• Görev A:
Toplumsal kutsallık metninden, "Toplumun bu anlam" sözlerinin geçtiği yerden başlayıp "olarak da tanımlanabilir." sözlerinden sonra biten bölümü hiçbir değişiklik yapmadan kopyalayın.
• Görev B:
Lütfen toplumsal kutsallık metnini, gösterilen son cümlenin ardından gelecek biçimde sürdürün.

• Sayfa alıntısı:
================================

1- Tanrısallıklar: Üç büyük din de nesnel idealizmde evrensel olanın karşılığıdır. Hegel’de mutlak tin (Geist)dir. K. Marks’ta komünizmdir, milliyetçiliklerde ulus-devlettir. 

Tanrısallığın sosyal bilimdeki anlamı toplumsal kimlikle bağlantılıdır. Toplumsalın en üst soyutlama olarak kavramsallaşmasını karşılayabilir. Allah’ın büyüklüğünün toplum dışında bir anlamı yoktur. Allah ancak toplumla var olabilir. Toplum onu ister tüm evren olarak karşılasın, ister içinde bir inanç olarak beslesin, fark etmez. Felsefede bunun temsili nesnel ve öznel idealizmdir. Bilimde ise yalnızca nesne ve özne olarak kalır. Bu yöntemle her şeyi nesne ve anlam olarak Tanrı (Allah)’dan çıkarsamak mümkündür. Bilim diliyle ifade edersek, insanın anlam düzeyi toplumsallığıyla orantılıdır. İnsanın anlam gücü toplumsal gelişkinliğiyle belirlenir. Kapitalist liberalizmin dayattığı toplumdan kopuk birey anlamlılığı tam bir mitolojik yalandır. Birey toplumdan kopuk olarak ancak bir maymun sürüsünün üyesi kadar anlamlılık ve zihniyet gelişkinliğini yaşayabilir. 

2- Peygamberlik: Toplumsal kutsallığın ikinci halkasıdır. Gaipten haber verme, tanrının elçisi olma gibi sıfatlarla tanımlanmaya çalışılır. Üst rahipler sınıfıyla aynı kategoriyi paylaşır. Felsefedeki karşılığı filozof iken, bilimdeki karşılığı ise akademisyendir. Üst düzey aydınlar da aynı kategoriyi paylaşır. Hepsinin ortak özelliği, toplumsal anlamlılığı en üst düzeyde açıklayan bir konumda olmalarıdır.

Toplumun bu anlam konumlarını böylesine üst düzeyde değerlendirmesi özünde kendi varlığını seslendirdikleri içindir. Onlar toplumun aynası, vicdanı konumundadırlar. Toplum onların şahsında özünde kendini kutsamaktadır. Kutsamanın kendisi değerlenmek, yüceleşmek, anlamlanmak, güzelleşmek olarak da tanımlanabilir.

================================

• Toplanan veriler:
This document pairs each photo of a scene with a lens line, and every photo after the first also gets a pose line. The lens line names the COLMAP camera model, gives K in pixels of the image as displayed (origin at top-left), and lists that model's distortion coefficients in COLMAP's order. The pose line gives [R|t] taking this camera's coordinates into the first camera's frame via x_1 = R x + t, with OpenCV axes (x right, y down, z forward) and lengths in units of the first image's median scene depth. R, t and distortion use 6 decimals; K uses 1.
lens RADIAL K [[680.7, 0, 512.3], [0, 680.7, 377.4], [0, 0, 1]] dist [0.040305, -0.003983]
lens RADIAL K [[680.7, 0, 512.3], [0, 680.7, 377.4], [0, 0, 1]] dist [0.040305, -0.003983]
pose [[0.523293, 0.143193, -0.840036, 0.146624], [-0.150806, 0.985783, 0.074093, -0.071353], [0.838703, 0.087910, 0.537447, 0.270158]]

================================

• Yanıt alanı A:
Toplumun bu anlam konumlarını böylesine üst düzeyde değerlendirmesi özünde kendi varlığını seslendirdikleri içindir. Onlar toplumun aynası, vicdanı konumundadırlar. Toplum onların şahsında özünde kendini kutsamaktadır. Kutsamanın kendisi değerlenmek, yüceleşmek, anlamlanmak, güzelleşmek olarak da tanımlanabilir.

• Yanıt alanı B:
3- Bilgelik, ozanlık: Üçüncü sırada bir kutsama halkasıdır. Aynı işlevi görürler. Toplumun değer, anlam, söz taşıyıcılarıdır. Ahlaki ve şiirsel duruşu ifadelendirirler. Toplumsal değerliliğin söz ve sanat temsilcileridir. Toplumsal anlamlılığı en yoğun yaşama ve ifade etme ayrıcalığına sahiptirler.

4- Kutsal eşyalar, fetişler: Toplumun yaşamasına, ayakta kalmasına ve hamle yapmasına en çok katkısı olan nesneler kutsallaştırılır. Kutsallığın nesnelere geçmesi, toplum için hayati bir ihtiyacı giderme değerini ifade etmesinden ötürüdür. Bir nesne ne kadar değerliyse, fetişleştirilmişse, o denli kutsallık payı taşır. Örneğin buğday, zeytin, koyun, inek, at vb. gibi.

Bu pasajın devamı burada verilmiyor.